No Brasil, os poderosos evangélicos neopentecostais são os guardiães do templo. Na Europa, são os católicos fundamentalistas.
“Não encontramos verdadeiramente o militarismo de Bolsonaro nas extremas direitas europeias”, observa Monteiro. O Brasil “guarda a memória da ditadura” (1964-85), e Bolsonaro integrou muitos militares ao seu governo. Ele quer um poder forte e viril.
Da mesma forma, “o discurso pró-armas não existe na Europa”, observa Ventura, referindo-se a um discurso que incentiva cada indivíduo a defender sua segurança, “seus interesses, propriedade privada, inclusive com armas”.
“O ponto de apoio prioritário” da extrema direita bolsonarista “é os Estados Unidos” de Trump, diz o pesquisador, que vê “muita afinidade com o Tea Party e a ‘alt-right’ americana”.

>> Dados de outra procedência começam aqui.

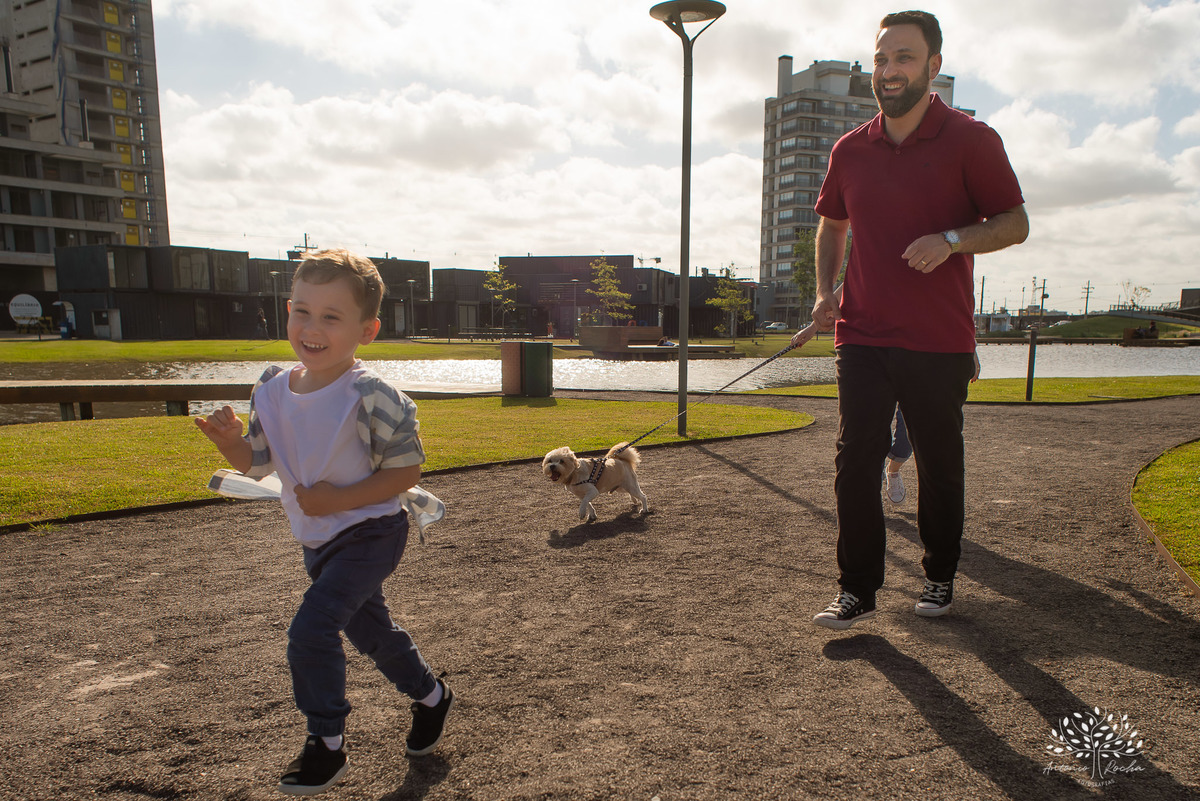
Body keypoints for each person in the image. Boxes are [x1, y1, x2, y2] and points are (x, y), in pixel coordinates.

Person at [195, 249, 453, 795]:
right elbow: (257, 464)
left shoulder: (375, 396)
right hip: (318, 539)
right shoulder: (270, 388)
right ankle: (432, 696)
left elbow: (407, 472)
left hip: (373, 532)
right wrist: (229, 443)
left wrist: (338, 499)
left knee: (312, 630)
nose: (312, 329)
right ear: (287, 311)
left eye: (331, 317)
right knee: (371, 632)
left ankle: (326, 744)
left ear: (367, 330)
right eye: (302, 312)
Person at [809, 10, 1029, 630]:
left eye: (903, 57)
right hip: (861, 334)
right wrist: (824, 291)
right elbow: (832, 225)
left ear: (933, 66)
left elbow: (1015, 223)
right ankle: (857, 589)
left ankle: (939, 575)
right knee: (855, 462)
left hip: (939, 340)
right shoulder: (850, 150)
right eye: (881, 59)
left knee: (937, 463)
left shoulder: (972, 140)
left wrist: (952, 239)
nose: (889, 70)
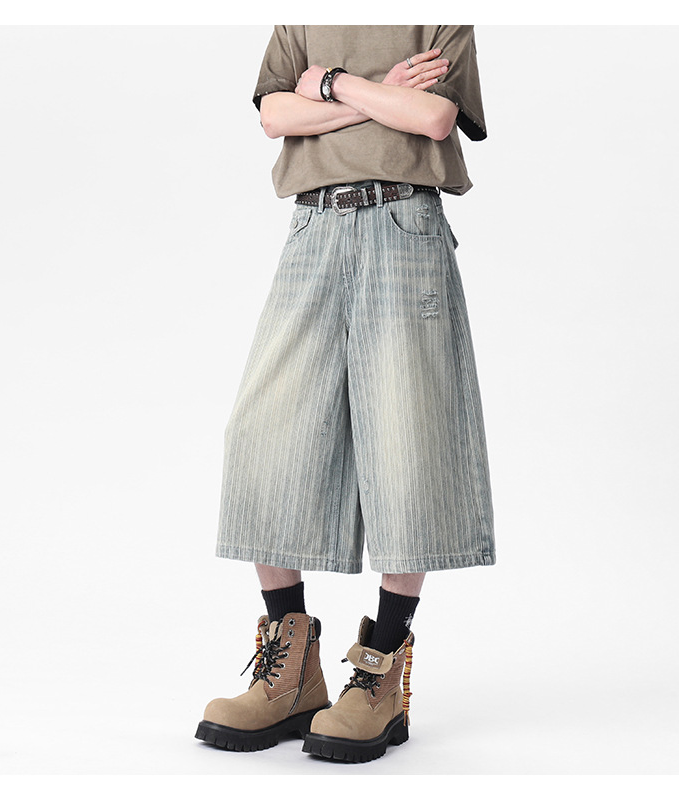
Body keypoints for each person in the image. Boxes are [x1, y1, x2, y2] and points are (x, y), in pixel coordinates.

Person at [195, 25, 496, 763]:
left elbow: (433, 118)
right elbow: (274, 117)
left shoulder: (439, 18)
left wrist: (330, 86)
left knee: (405, 435)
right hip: (313, 226)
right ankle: (291, 669)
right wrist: (381, 94)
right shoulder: (299, 18)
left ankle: (380, 669)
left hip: (405, 224)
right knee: (262, 431)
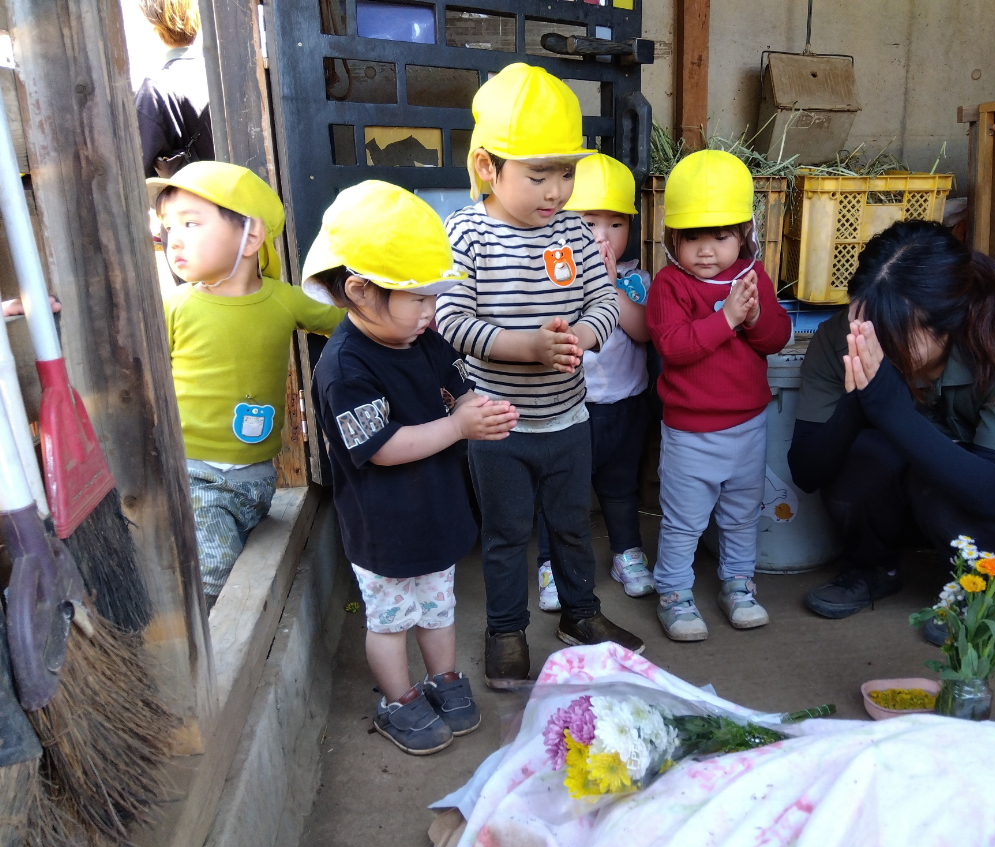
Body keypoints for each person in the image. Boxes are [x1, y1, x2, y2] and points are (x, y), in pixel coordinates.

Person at [435, 63, 644, 688]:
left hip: (568, 419)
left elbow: (603, 302)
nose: (556, 191)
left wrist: (583, 336)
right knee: (505, 534)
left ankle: (581, 615)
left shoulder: (574, 232)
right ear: (486, 167)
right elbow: (450, 319)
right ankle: (506, 631)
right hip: (498, 424)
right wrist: (526, 347)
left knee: (572, 526)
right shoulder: (466, 234)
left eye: (566, 173)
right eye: (538, 175)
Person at [788, 220, 995, 633]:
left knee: (942, 474)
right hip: (897, 503)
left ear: (948, 321)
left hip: (982, 505)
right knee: (865, 452)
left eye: (893, 328)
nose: (872, 338)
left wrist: (892, 410)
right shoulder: (843, 338)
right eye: (865, 319)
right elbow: (806, 471)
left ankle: (978, 587)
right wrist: (860, 400)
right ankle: (872, 569)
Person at [305, 182, 516, 754]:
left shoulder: (423, 339)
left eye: (434, 296)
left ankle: (443, 678)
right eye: (418, 298)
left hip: (435, 509)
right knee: (391, 619)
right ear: (360, 291)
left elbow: (454, 386)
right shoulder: (344, 368)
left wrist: (476, 408)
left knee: (439, 607)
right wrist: (458, 428)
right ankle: (397, 699)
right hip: (384, 525)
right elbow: (383, 447)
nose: (430, 310)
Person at [149, 161, 344, 607]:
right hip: (194, 471)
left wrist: (400, 303)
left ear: (252, 236)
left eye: (190, 223)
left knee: (237, 559)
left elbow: (344, 321)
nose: (172, 239)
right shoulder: (174, 305)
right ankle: (212, 644)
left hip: (258, 474)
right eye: (168, 226)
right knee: (216, 574)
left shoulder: (282, 300)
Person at [645, 150, 792, 642]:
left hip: (749, 424)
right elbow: (673, 346)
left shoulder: (752, 278)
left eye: (721, 237)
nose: (706, 251)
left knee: (741, 513)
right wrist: (727, 318)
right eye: (692, 238)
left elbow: (776, 338)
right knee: (684, 519)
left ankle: (738, 583)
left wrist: (755, 317)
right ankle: (673, 591)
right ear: (672, 238)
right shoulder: (669, 284)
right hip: (691, 432)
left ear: (745, 234)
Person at [534, 154, 654, 611]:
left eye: (615, 224)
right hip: (568, 407)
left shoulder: (635, 279)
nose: (602, 236)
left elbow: (643, 332)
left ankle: (627, 553)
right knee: (559, 492)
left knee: (620, 486)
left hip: (624, 405)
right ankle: (552, 565)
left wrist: (610, 285)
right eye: (588, 222)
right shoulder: (551, 275)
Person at [135, 0, 214, 178]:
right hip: (239, 192)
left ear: (152, 25)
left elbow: (134, 175)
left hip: (192, 195)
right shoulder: (221, 75)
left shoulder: (154, 91)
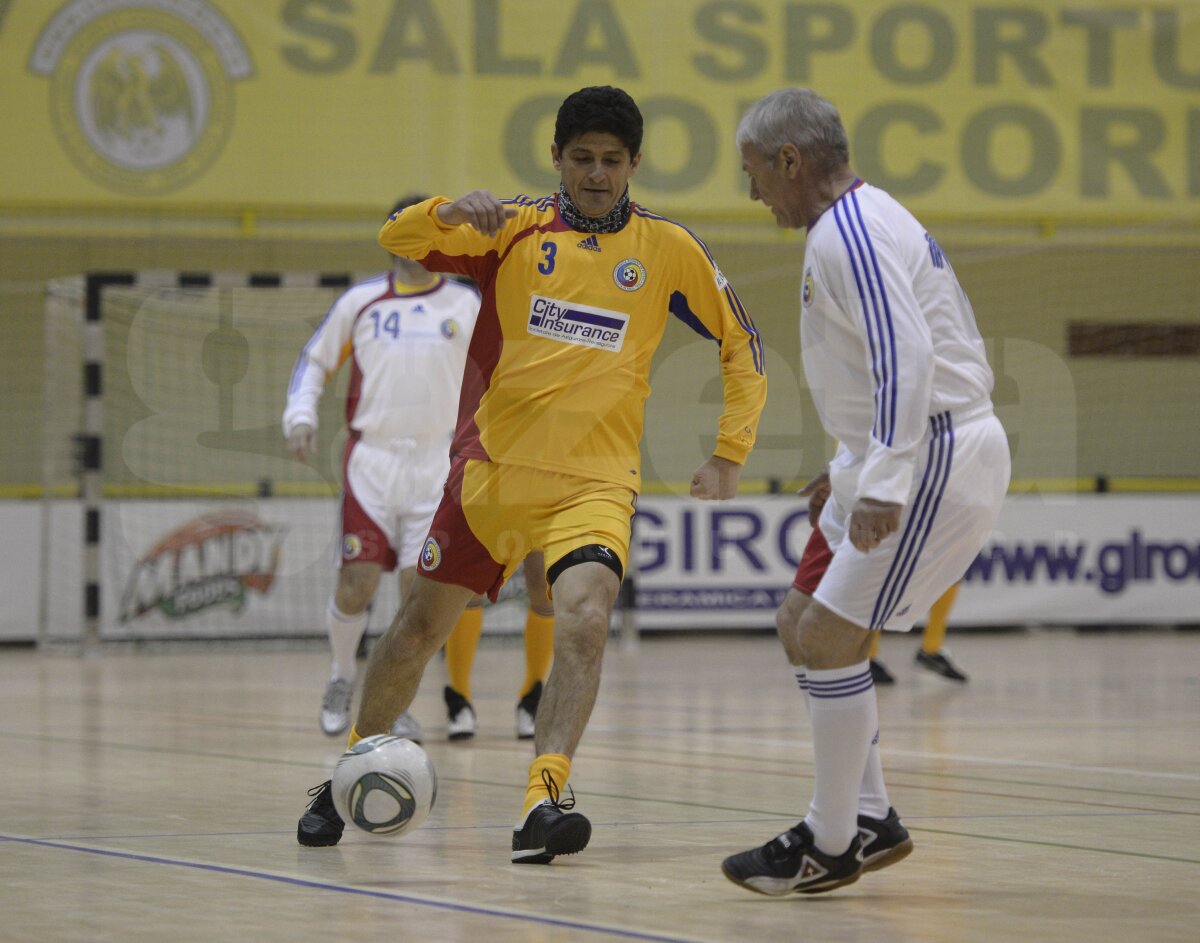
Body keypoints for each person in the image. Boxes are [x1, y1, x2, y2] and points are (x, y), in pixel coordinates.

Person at [296, 85, 767, 860]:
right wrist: (450, 211)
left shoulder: (669, 249)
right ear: (556, 158)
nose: (596, 174)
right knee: (416, 629)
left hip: (595, 482)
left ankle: (543, 800)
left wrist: (729, 452)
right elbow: (398, 235)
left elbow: (743, 346)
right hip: (492, 477)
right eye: (581, 158)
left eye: (611, 161)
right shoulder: (508, 228)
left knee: (584, 620)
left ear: (634, 164)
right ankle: (349, 768)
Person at [722, 87, 1009, 895]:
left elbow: (907, 358)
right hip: (897, 450)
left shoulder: (848, 234)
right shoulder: (860, 220)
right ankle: (871, 817)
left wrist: (883, 478)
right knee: (798, 621)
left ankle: (830, 837)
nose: (752, 194)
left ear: (790, 159)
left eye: (754, 174)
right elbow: (881, 363)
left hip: (934, 455)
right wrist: (850, 465)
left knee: (826, 637)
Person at [283, 205, 554, 743]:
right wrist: (300, 415)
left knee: (419, 598)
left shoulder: (466, 302)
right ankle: (341, 676)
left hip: (440, 464)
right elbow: (314, 361)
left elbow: (508, 365)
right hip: (373, 462)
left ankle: (395, 702)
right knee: (356, 584)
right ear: (392, 239)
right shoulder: (360, 302)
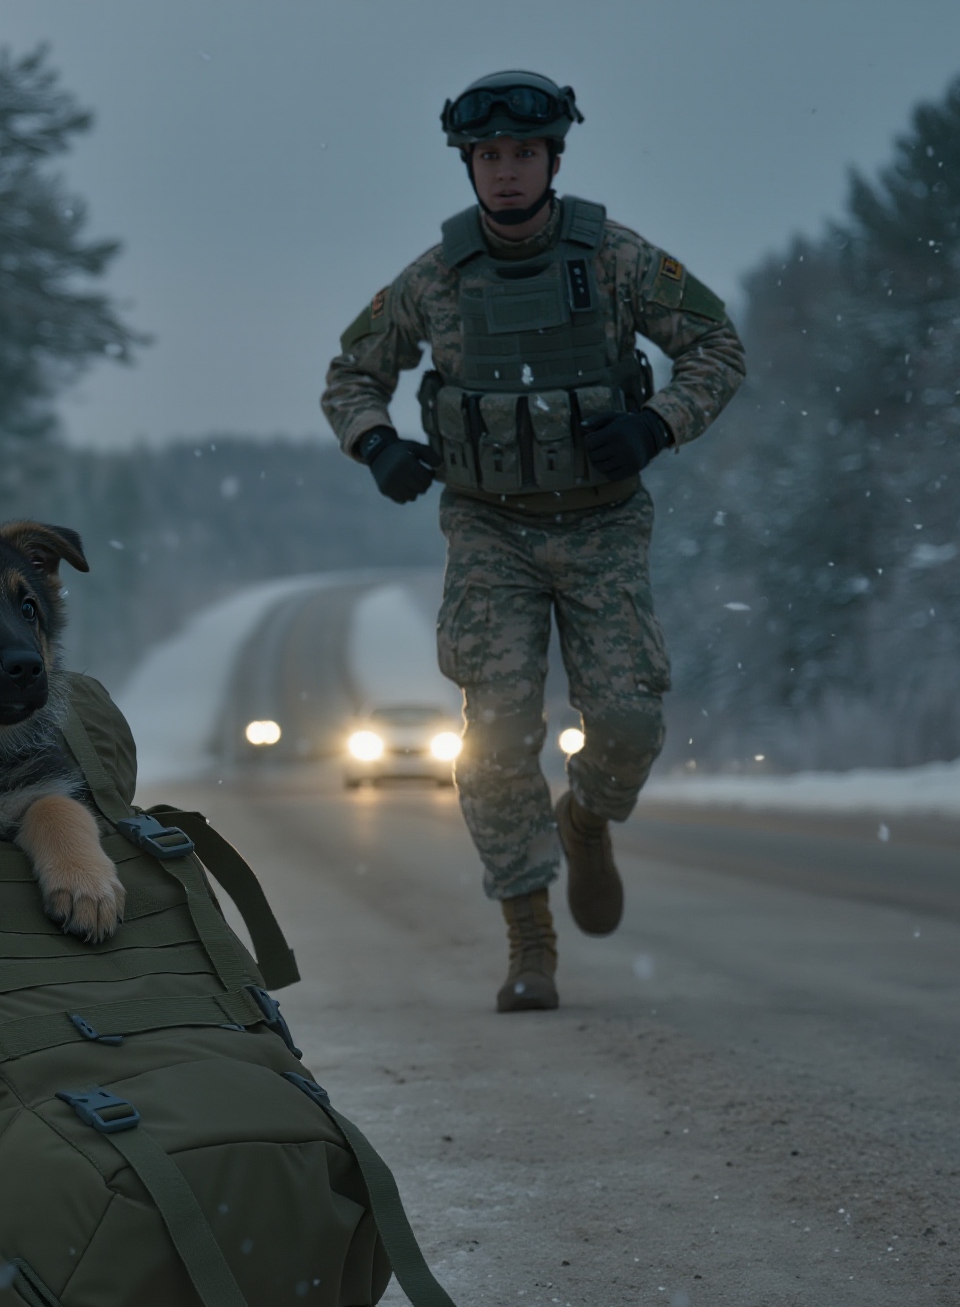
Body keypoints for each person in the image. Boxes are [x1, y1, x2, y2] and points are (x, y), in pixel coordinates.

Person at [320, 69, 745, 1012]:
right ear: (468, 165)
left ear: (552, 158)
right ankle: (528, 938)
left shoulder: (620, 262)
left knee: (629, 719)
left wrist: (659, 423)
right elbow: (351, 374)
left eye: (522, 154)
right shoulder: (435, 281)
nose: (505, 173)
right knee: (495, 741)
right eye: (488, 157)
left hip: (602, 524)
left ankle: (588, 818)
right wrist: (376, 442)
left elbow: (719, 348)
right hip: (489, 533)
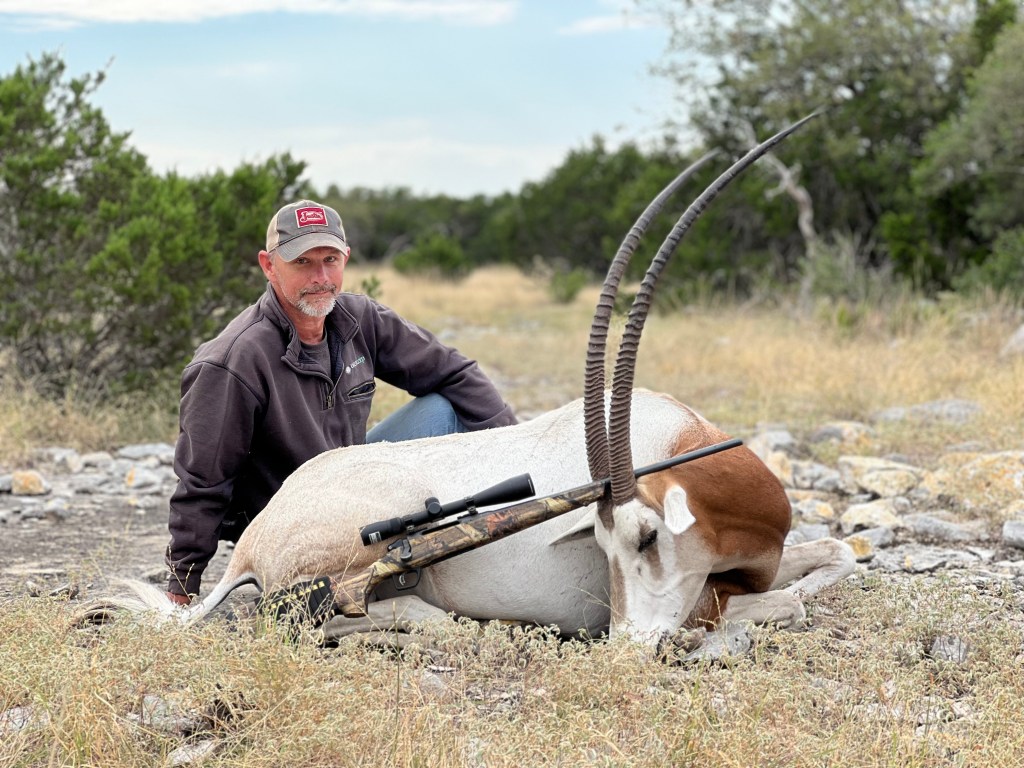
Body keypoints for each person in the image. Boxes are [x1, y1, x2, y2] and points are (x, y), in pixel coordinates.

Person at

Para Mayra Goulart, professora de Ciência Política da Universidade Federal do Rio de Janeiro (UFRJ), nesse populismo, “o líder é o representante direto do povo”. Ele vai atacar o que compõe a democracia: partidos, instituições, mídia.
O bolsonarismo, como a “alt-right” americana e o trumpismo, ataca as instituições.
Bolsonaro atingiu muitos golpes no Supremo Tribunal Federal (STF) e no sistema eleitoral “fraudulento”.
Um “remake” brasileiro do ataque ao Capitólio é temido, em caso de derrota do presidente em 30 de outubro.
Como Donald Trump fez, Bolsonaro insulta jornalistas e despreza a imprensa tradicional. E quase se comunica somente pelas redes sociais, inundadas com “verdades alternativas” e teorias da conspiração.
– Discurso de ódio –
Da mesma forma, a retórica anticientífica de Bolsonaro, exemplificada por sua forte resistência aos confinamentos e às vacinas contra a covid-19, ou seu ceticismo climático, foram modelados nos de Trump e da “alt-right”.
Trata-se de proteger os interesses econômicos. Com o trumpismo, o bolsonarismo compartilha “o neoliberalismo, um discurso pró-mercado e pró-empreendedor”, observa Mayra Goulart, enquanto para o Reagrupamento Nacional francês, por exemplo, o inimigo são os mercados.
Da mesma forma, a absoluta liberdade de expressão reivindicada pelo movimento “alt-right” é encontrada no discurso de ódio, não filtrado, propagandeado nas redes bolsonaristas no Brasil.
Trump, como Bolsonaro, candidatos antissistema, “chegaram ao poder de forma inesperada”, conclui Geraldo Monteiro.
Esses líderes, “que se apresentam como o próprio povo, podem colocar milhares de pessoas nas ruas”, completa.